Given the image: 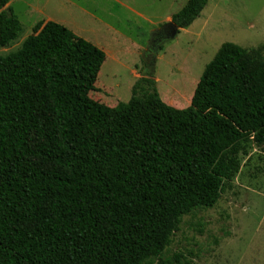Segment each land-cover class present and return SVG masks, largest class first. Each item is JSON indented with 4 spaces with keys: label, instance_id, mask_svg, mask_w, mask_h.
<instances>
[{
    "label": "trees",
    "instance_id": "trees-1",
    "mask_svg": "<svg viewBox=\"0 0 264 264\" xmlns=\"http://www.w3.org/2000/svg\"><path fill=\"white\" fill-rule=\"evenodd\" d=\"M210 0H188L189 28ZM0 0V47L21 32ZM106 56L54 22L0 57V264H190L166 256L186 216L213 209L264 152V60L223 44L188 107L165 104L153 68L114 108L89 94Z\"/></svg>",
    "mask_w": 264,
    "mask_h": 264
},
{
    "label": "rangeland",
    "instance_id": "rangeland-1",
    "mask_svg": "<svg viewBox=\"0 0 264 264\" xmlns=\"http://www.w3.org/2000/svg\"><path fill=\"white\" fill-rule=\"evenodd\" d=\"M24 1L11 0L21 32L9 47H0V57L16 52L33 34V20L63 23L104 52L89 97L109 108L128 103L149 68L161 100L177 110L188 107L205 67L226 43L259 51L264 60V0H210L173 38L167 27L188 0H83L91 17L52 4L43 17H29ZM239 159L230 188L213 209L182 219L166 256L177 254L190 264H264V152L249 139Z\"/></svg>",
    "mask_w": 264,
    "mask_h": 264
},
{
    "label": "crops",
    "instance_id": "crops-1",
    "mask_svg": "<svg viewBox=\"0 0 264 264\" xmlns=\"http://www.w3.org/2000/svg\"><path fill=\"white\" fill-rule=\"evenodd\" d=\"M83 0H25L24 6L26 7V13L29 14V17L34 15V13H38L41 17V14L45 11V8L48 4H52L55 10H73L79 11V16L86 15L91 17V14L88 13L83 6H81V2ZM7 7L11 9V0H9ZM12 10V9H11ZM47 22H54L51 18H46L45 20H33L32 29L38 24H46ZM56 23V22H54ZM65 27L62 23H56ZM66 28V27H65Z\"/></svg>",
    "mask_w": 264,
    "mask_h": 264
},
{
    "label": "water",
    "instance_id": "water-1",
    "mask_svg": "<svg viewBox=\"0 0 264 264\" xmlns=\"http://www.w3.org/2000/svg\"><path fill=\"white\" fill-rule=\"evenodd\" d=\"M167 29H170L172 38L176 36L178 29L173 24L169 25Z\"/></svg>",
    "mask_w": 264,
    "mask_h": 264
}]
</instances>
● ● ● ●
• WHAT THE EXERCISE ASKS: Pull out each line of the items above that contains the string "viewBox", and copy those lines over unchanged.

• EXERCISE RESULT:
    "mask_svg": "<svg viewBox=\"0 0 264 264\" xmlns=\"http://www.w3.org/2000/svg\"><path fill=\"white\" fill-rule=\"evenodd\" d=\"M210 0H188L189 28ZM0 0V47L21 32ZM106 56L54 22L0 57V264H190L166 256L186 216L213 209L264 152V60L223 44L188 107L165 104L153 68L114 108L89 94Z\"/></svg>",
    "mask_svg": "<svg viewBox=\"0 0 264 264\" xmlns=\"http://www.w3.org/2000/svg\"><path fill=\"white\" fill-rule=\"evenodd\" d=\"M24 1L11 0L21 32L9 47H0V57L16 52L33 34V20L63 23L104 52L89 97L109 108L128 103L149 68L161 100L177 110L188 107L205 67L226 43L259 51L264 60V0H210L173 38L167 27L188 0H83L91 17L52 4L43 17H29ZM239 159L230 188L213 209L182 219L166 256L177 254L190 264H264V152L249 139Z\"/></svg>",
    "mask_svg": "<svg viewBox=\"0 0 264 264\" xmlns=\"http://www.w3.org/2000/svg\"><path fill=\"white\" fill-rule=\"evenodd\" d=\"M83 0H25L24 6L26 7V13L29 14V17L34 15V13H38L41 17V14L45 11V8L48 4H52L55 10H73L79 11V16L86 15L91 17V14L88 13L83 6H81V2ZM7 7L11 9V0H9ZM12 10V9H11ZM47 22H54L51 18H46L45 20H33L32 29L38 24H46ZM56 23V22H54ZM65 27L62 23H56ZM66 28V27H65Z\"/></svg>",
    "mask_svg": "<svg viewBox=\"0 0 264 264\" xmlns=\"http://www.w3.org/2000/svg\"><path fill=\"white\" fill-rule=\"evenodd\" d=\"M167 29H170L172 38L176 36L178 29L173 24L169 25Z\"/></svg>",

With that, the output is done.